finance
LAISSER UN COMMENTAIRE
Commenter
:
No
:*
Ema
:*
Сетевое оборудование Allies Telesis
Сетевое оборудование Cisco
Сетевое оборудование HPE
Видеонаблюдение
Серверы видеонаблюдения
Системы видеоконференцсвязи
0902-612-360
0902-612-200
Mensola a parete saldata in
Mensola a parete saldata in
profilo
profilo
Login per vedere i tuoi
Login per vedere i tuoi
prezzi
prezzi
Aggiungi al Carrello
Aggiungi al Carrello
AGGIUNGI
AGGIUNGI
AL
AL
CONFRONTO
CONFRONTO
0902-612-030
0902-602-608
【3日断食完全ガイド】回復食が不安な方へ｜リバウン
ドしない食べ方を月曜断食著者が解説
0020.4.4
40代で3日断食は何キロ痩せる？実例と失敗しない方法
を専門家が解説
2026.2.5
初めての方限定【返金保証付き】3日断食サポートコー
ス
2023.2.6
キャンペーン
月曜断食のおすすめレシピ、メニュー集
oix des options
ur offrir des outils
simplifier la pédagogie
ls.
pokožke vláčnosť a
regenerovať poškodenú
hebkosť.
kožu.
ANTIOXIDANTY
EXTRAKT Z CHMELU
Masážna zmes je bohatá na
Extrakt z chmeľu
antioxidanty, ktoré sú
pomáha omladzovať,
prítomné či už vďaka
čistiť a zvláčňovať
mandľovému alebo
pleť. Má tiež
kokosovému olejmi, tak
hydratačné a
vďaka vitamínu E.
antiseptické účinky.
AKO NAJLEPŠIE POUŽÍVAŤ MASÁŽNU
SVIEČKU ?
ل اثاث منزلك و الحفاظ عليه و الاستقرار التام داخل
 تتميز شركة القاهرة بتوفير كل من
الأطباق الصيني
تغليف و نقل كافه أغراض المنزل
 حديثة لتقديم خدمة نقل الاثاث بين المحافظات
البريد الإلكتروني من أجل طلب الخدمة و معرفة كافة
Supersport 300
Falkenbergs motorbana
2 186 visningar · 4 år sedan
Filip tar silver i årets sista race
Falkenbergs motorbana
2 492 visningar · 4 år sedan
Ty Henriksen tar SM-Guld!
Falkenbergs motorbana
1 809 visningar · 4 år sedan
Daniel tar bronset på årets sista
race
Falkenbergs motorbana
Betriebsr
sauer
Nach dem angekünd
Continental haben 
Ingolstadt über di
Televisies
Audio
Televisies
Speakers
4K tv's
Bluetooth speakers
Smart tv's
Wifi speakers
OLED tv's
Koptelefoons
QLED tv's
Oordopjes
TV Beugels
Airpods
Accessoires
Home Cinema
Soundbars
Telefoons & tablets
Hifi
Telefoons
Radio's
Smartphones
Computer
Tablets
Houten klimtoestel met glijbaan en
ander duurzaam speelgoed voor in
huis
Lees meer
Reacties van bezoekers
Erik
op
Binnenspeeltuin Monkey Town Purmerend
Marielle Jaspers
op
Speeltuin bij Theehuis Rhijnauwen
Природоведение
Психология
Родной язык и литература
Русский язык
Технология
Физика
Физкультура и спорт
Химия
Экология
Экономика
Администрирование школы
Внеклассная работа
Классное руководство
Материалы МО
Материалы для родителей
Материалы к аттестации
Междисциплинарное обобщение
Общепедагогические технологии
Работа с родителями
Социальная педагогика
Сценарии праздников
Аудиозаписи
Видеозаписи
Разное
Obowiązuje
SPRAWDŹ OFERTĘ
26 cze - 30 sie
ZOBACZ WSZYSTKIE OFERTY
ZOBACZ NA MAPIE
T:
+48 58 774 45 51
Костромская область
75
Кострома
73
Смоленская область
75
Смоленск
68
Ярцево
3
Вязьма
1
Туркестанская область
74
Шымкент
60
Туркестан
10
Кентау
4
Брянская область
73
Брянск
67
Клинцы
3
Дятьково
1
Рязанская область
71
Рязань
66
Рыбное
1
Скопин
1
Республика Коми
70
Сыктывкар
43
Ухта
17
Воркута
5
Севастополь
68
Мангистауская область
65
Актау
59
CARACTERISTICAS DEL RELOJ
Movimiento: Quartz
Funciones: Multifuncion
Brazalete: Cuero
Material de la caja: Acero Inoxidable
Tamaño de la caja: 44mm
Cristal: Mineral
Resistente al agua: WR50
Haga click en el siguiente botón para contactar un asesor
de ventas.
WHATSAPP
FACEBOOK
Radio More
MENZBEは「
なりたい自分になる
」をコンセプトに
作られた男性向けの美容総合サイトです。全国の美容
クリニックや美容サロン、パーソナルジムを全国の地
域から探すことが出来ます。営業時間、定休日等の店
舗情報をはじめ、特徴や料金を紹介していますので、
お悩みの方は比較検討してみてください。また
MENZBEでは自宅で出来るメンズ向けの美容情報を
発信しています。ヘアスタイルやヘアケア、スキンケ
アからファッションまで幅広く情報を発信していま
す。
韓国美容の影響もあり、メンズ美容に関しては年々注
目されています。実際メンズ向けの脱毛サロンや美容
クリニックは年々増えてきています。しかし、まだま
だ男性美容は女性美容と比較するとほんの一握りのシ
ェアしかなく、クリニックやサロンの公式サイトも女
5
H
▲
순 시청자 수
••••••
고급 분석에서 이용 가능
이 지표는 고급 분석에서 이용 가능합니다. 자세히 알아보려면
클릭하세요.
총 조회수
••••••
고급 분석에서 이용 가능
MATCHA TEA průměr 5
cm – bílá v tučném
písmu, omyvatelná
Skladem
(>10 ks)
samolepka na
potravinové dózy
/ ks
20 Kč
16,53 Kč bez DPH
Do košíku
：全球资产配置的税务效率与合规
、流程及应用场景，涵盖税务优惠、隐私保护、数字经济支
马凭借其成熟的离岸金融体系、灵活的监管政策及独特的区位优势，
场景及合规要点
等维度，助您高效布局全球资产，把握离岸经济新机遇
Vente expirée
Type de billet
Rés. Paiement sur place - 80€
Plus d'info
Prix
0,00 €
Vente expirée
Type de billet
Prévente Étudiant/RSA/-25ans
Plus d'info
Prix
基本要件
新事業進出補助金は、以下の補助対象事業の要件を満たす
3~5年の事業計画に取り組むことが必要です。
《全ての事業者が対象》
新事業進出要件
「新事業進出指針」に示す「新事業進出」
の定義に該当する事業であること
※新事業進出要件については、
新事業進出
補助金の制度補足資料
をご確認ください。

KETENTUAN TUGAS
Tuliskan kembali kata demi kata setiap baris dari seluruh catatan di atas.

PENYELESAIAN TUGAS
finance
LAISSER UN COMMENTAIRE
Commenter
:
No
:*
Ema
:*
Сетевое оборудование Allies Telesis
Сетевое оборудование Cisco
Сетевое оборудование HPE
Видеонаблюдение
Серверы видеонаблюдения
Системы видеоконференцсвязи
0902-612-360
0902-612-200
Mensola a parete saldata in
Mensola a parete saldata in
profilo
profilo
Login per vedere i tuoi
Login per vedere i tuoi
prezzi
prezzi
Aggiungi al Carrello
Aggiungi al Carrello
AGGIUNGI
AGGIUNGI
AL
AL
CONFRONTO
CONFRONTO
0902-612-030
0902-602-608
【3日断食完全ガイド】回復食が不安な方へ｜リバウン
ドしない食べ方を月曜断食著者が解説
0020.4.4
40代で3日断食は何キロ痩せる？実例と失敗しない方法
を専門家が解説
2026.2.5
初めての方限定【返金保証付き】3日断食サポートコー
ス
2023.2.6
キャンペーン
月曜断食のおすすめレシピ、メニュー集
oix des options
ur offrir des outils
simplifier la pédagogie
ls.
pokožke vláčnosť a
regenerovať poškodenú
hebkosť.
kožu.
ANTIOXIDANTY
EXTRAKT Z CHMELU
Masážna zmes je bohatá na
Extrakt z chmeľu
antioxidanty, ktoré sú
pomáha omladzovať,
prítomné či už vďaka
čistiť a zvláčňovať
mandľovému alebo
pleť. Má tiež
kokosovému olejmi, tak
hydratačné a
vďaka vitamínu E.
antiseptické účinky.
AKO NAJLEPŠIE POUŽÍVAŤ MASÁŽNU
SVIEČKU ?
ل اثاث منزلك و الحفاظ عليه و الاستقرار التام داخل
 تتميز شركة القاهرة بتوفير كل من
الأطباق الصيني
تغليف و نقل كافه أغراض المنزل
 حديثة لتقديم خدمة نقل الاثاث بين المحافظات
البريد الإلكتروني من أجل طلب الخدمة و معرفة كافة
Supersport 300
Falkenbergs motorbana
2 186 visningar · 4 år sedan
Filip tar silver i årets sista race
Falkenbergs motorbana
2 492 visningar · 4 år sedan
Ty Henriksen tar SM-Guld!
Falkenbergs motorbana
1 809 visningar · 4 år sedan
Daniel tar bronset på årets sista
race
Falkenbergs motorbana
Betriebsr
sauer
Nach dem angekünd
Continental haben 
Ingolstadt über di
Televisies
Audio
Televisies
Speakers
4K tv's
Bluetooth speakers
Smart tv's
Wifi speakers
OLED tv's
Koptelefoons
QLED tv's
Oordopjes
TV Beugels
Airpods
Accessoires
Home Cinema
Soundbars
Telefoons & tablets
Hifi
Telefoons
Radio's
Smartphones
Computer
Tablets
Houten klimtoestel met glijbaan en
ander duurzaam speelgoed voor in
huis
Lees meer
Reacties van bezoekers
Erik
op
Binnenspeeltuin Monkey Town Purmerend
Marielle Jaspers
op
Speeltuin bij Theehuis Rhijnauwen
Природоведение
Психология
Родной язык и литература
Русский язык
Технология
Физика
Физкультура и спорт
Химия
Экология
Экономика
Администрирование школы
Внеклассная работа
Классное руководство
Материалы МО
Материалы для родителей
Материалы к аттестации
Междисциплинарное обобщение
Общепедагогические технологии
Работа с родителями
Социальная педагогика
Сценарии праздников
Аудиозаписи
Видеозаписи
Разное
Obowiązuje
SPRAWDŹ OFERTĘ
26 cze - 30 sie
ZOBACZ WSZYSTKIE OFERTY
ZOBACZ NA MAPIE
T:
+48 58 774 45 51
Костромская область
75
Кострома
73
Смоленская область
75
Смоленск
68
Ярцево
3
Вязьма
1
Туркестанская область
74
Шымкент
60
Туркестан
10
Кентау
4
Брянская область
73
Брянск
67
Клинцы
3
Дятьково
1
Рязанская область
71
Рязань
66
Рыбное
1
Скопин
1
Республика Коми
70
Сыктывкар
43
Ухта
17
Воркута
5
Севастополь
68
Мангистауская область
65
Актау
59
CARACTERISTICAS DEL RELOJ
Movimiento: Quartz
Funciones: Multifuncion
Brazalete: Cuero
Material de la caja: Acero Inoxidable
Tamaño de la caja: 44mm
Cristal: Mineral
Resistente al agua: WR50
Haga click en el siguiente botón para contactar un asesor
de ventas.
WHATSAPP
FACEBOOK
Radio More
MENZBEは「
なりたい自分になる
」をコンセプトに
作られた男性向けの美容総合サイトです。全国の美容
クリニックや美容サロン、パーソナルジムを全国の地
域から探すことが出来ます。営業時間、定休日等の店
舗情報をはじめ、特徴や料金を紹介していますので、
お悩みの方は比較検討してみてください。また
MENZBEでは自宅で出来るメンズ向けの美容情報を
発信しています。ヘアスタイルやヘアケア、スキンケ
アからファッションまで幅広く情報を発信していま
す。
韓国美容の影響もあり、メンズ美容に関しては年々注
目されています。実際メンズ向けの脱毛サロンや美容
クリニックは年々増えてきています。しかし、まだま
だ男性美容は女性美容と比較するとほんの一握りのシ
ェアしかなく、クリニックやサロンの公式サイトも女
5
H
▲
순 시청자 수
••••••
고급 분석에서 이용 가능
이 지표는 고급 분석에서 이용 가능합니다. 자세히 알아보려면
클릭하세요.
총 조회수
••••••
고급 분석에서 이용 가능
MATCHA TEA průměr 5
cm – bílá v tučném
písmu, omyvatelná
Skladem
(>10 ks)
samolepka na
potravinové dózy
/ ks
20 Kč
16,53 Kč bez DPH
Do košíku
：全球资产配置的税务效率与合规
、流程及应用场景，涵盖税务优惠、隐私保护、数字经济支
马凭借其成熟的离岸金融体系、灵活的监管政策及独特的区位优势，
场景及合规要点
等维度，助您高效布局全球资产，把握离岸经济新机遇
Vente expirée
Type de billet
Rés. Paiement sur place - 80€
Plus d'info
Prix
0,00 €
Vente expirée
Type de billet
Prévente Étudiant/RSA/-25ans
Plus d'info
Prix
基本要件
新事業進出補助金は、以下の補助対象事業の要件を満たす
3~5年の事業計画に取り組むことが必要です。
《全ての事業者が対象》
新事業進出要件
「新事業進出指針」に示す「新事業進出」
の定義に該当する事業であること
※新事業進出要件については、
新事業進出
補助金の制度補足資料
をご確認ください。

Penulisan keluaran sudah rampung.